**TEXT PROVIDED**.
I wanted at least one street alteration that incorporated CGI/VFX as part of the set extension. I chose Shadwell as it provided some interesting urban views that could be added to or manipulated. The main action is focused on the bridge end of the street and some shop fronts, one of which is used in the action.
I gathered some visual inspiration from my Pinterest page of urban dystopian/post apocalyptic streets and some of my own photos.
A short excerpt from Chapter 3, The Huntsman in which one of the characters Switch walks the streets of London.
A couple of streets away he found a dirty fast food joint and bought a burger which he ate back out on the street. In a bin he found an old newspaper from two days ago which had little of interest, but he wasn’t much of a reader anyway. Most of the news he did glance at concerned crime within the city, murder, robbery, arson. The only mention of the world was from opinion columns that criticised the European Confederation’s trade blockades, and there was no mention of America at all. (The Tube Riders by Chris Ward)
Description here is mainly about the world around him and the character himself so it was fairly open in terms of design. Reading through other parts of the book though gave me visual ideas to work from. It had to say city, London, future, dirty, uncared for etc. Because the story revolves around a gang I wanted to make the streets have a gang-like feel with graffiti and posters. I also wanted to incorporate elements of resistance in the wall art, such as doves wings. The eye was used as a resistance poster, “they are watching you…join us…”. It adds to the sense of dystopia and being watched.
Above show the visuals for one of the walls. I used some of my artwork and adapted it, combining it with some tag street art.
I worked on some visuals that could be part of a boarded up shop front. This was inspired by some of the abandoned buildings around Nottingham that were boarded up with wood panels and joined together. This would also be part graffiti’d and would fit over the front of one of the existing shops.
The finished boarded up shop front using my building photo, artwork and graffiti wall. The image was produced in photoshop with layers and digital painting.
As part of my project I need to look at set extensions, both for the reception space to extend the height and also for the external scenes to change the sky lines. Matte paintings are used behind a built set, filmed action or scale model to extend the set or create a world that would be impossible or too costly to build. In the early days, matte painting was done on sheets of glass. Today it’s a digital composite.
Craig Barron, once matte cameraman at Industrial Light and Magic discusses matte painting.
“Good matte paintings are as much about design and planning as anything else,” states Barron. ” Long before anything is filmed, a matte shot will be carefully planned by us and the film’s production designer. This usually entails producing a number of small test paintings in which we figure out composition, colour schemes, lighting effects and how live action will integrate with painting.” (RICKETT, R., 2000)
An image like this would take many hours to produce, so a production designers job is to produce images or collaborate with artists to design scenes that portray the overall look of the film and act as a guideline for VFX artists.

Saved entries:

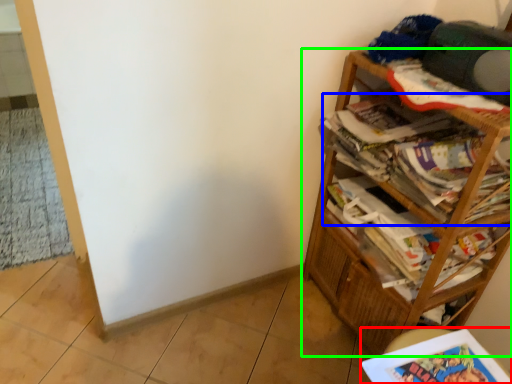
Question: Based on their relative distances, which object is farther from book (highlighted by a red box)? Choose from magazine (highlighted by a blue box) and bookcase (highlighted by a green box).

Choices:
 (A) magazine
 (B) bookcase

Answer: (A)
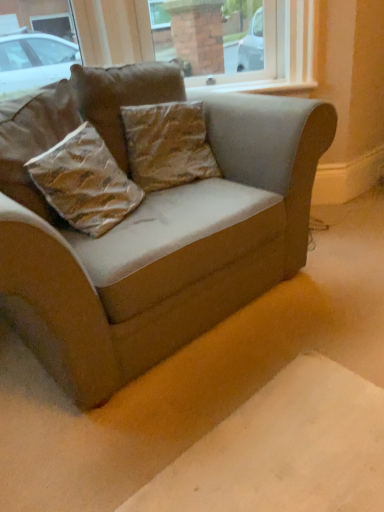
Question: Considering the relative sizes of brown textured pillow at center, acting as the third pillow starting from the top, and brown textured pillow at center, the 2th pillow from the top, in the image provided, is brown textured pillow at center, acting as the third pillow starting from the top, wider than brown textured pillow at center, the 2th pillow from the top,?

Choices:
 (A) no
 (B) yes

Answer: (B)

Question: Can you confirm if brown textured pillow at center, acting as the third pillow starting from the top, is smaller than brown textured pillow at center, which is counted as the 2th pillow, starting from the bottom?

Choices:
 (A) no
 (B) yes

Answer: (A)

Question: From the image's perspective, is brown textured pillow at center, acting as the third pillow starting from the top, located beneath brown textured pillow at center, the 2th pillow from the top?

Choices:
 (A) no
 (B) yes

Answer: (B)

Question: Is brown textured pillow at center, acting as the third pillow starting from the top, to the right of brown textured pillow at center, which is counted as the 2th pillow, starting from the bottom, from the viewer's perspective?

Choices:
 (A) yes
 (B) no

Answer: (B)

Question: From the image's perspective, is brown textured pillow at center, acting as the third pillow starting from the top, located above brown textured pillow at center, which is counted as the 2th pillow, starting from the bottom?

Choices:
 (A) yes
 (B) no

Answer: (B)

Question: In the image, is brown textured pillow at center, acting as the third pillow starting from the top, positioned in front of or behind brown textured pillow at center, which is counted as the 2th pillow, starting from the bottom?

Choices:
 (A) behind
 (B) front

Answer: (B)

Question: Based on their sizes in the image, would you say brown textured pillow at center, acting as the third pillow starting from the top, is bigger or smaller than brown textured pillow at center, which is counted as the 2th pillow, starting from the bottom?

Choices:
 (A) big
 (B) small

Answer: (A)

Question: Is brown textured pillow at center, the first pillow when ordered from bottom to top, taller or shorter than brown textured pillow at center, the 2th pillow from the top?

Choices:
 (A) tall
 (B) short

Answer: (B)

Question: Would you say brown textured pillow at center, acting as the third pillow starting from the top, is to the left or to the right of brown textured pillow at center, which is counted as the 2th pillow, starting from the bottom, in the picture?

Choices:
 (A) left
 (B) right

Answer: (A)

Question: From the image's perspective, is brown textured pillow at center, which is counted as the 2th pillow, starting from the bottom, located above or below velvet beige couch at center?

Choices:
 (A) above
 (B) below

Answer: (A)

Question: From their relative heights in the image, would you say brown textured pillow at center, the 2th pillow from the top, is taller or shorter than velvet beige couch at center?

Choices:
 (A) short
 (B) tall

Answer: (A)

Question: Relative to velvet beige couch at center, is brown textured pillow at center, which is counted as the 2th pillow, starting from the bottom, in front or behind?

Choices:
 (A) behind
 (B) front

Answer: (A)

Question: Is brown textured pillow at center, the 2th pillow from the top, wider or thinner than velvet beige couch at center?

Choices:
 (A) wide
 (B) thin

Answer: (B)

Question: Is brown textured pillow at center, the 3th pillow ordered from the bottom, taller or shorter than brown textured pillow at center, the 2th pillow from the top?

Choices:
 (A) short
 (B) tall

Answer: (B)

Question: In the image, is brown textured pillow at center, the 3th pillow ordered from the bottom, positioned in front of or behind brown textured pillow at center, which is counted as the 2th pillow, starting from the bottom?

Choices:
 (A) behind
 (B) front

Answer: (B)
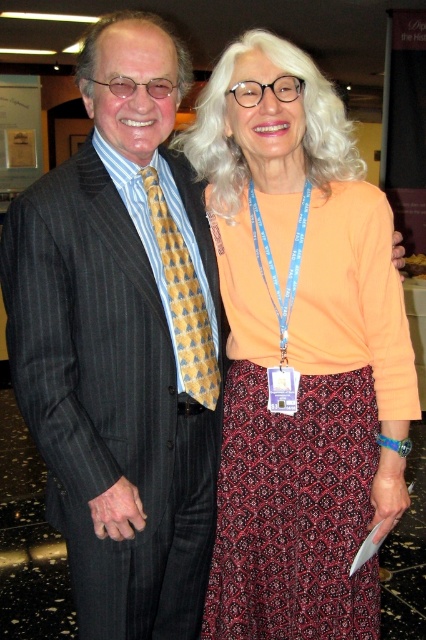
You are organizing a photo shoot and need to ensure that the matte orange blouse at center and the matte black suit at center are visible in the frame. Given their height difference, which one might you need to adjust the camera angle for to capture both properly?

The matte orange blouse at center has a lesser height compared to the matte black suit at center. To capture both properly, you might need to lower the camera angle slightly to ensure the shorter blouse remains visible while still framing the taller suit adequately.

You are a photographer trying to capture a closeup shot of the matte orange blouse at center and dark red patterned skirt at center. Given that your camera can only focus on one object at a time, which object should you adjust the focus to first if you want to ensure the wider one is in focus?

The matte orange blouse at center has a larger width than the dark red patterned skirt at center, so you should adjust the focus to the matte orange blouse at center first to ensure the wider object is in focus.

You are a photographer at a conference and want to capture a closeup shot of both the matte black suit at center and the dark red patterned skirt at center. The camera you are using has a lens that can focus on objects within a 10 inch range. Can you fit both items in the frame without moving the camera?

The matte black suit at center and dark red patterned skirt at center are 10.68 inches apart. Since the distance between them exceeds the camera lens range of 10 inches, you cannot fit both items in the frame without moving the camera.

**WORK INSTRUCTION**. Carry on the text about designing a dystopian London street set from the point where it stops.

**EXERCISE RESULT**.
The videos that I’ve found so far about Matte painting either use photographs or images to start with or draft up drawings then paint over, adding photo elements on top. This video is an example of how the image is built up using stages or layers to produce a realistic view.
From this I have thought about how I go about designing with matte painting in mind. I’m not trained in the art of digital FX like the VFX artists of companies such as Framestore but I can design concepts that convey the colour palette of the film or a certain look to some of the architecture.
I had a go at using photos and digital painting in Photoshop to try to produce concepts/matte painted backgrounds as a guideline image for colour schemes and lighting.
This image is a progression from the first drawing with background and foreground pieces inserted. To finish this digital Matte/concept I would need to add some detail and some more buildings in the foreground. When designing my locations where a CGI is needed or a space that needs green screen I will create a matte concept that will give a good idea of how I want the scene to look as part of the set design.
RICKETT, R., Special Effects: The History and Technique. London: Virgin Books, 2000.
Below is one of the mood boards that I produced for the walkway design.
Both of the main spaces that I’m designing use walkways of different kinds. The main reception uses a basic straight design that acts like a bridge. As it needs to allow some light through I went for a mesh floor. This is will provide an authentic design because many walkways are made from metal, they are also made from a material that is ridged in some way to act as an anti slip surface. I also decided on semi opaque side glass panels to allow light to pass through while continuing the blue glass theme that I’d already used in the rest of the set/model.
The arena space is no different apart from it is a circular balcony design. Again I’m using the mesh floor but have designed it so it is made from interlocking pieces, partly for building purpose and partly because it creates and interesting pattern. This will have a rusted metal finish like the doors and railings that I designed a few weeks ago. The image below shows a quarter section that will be repeated all the way around the perimeter of the space.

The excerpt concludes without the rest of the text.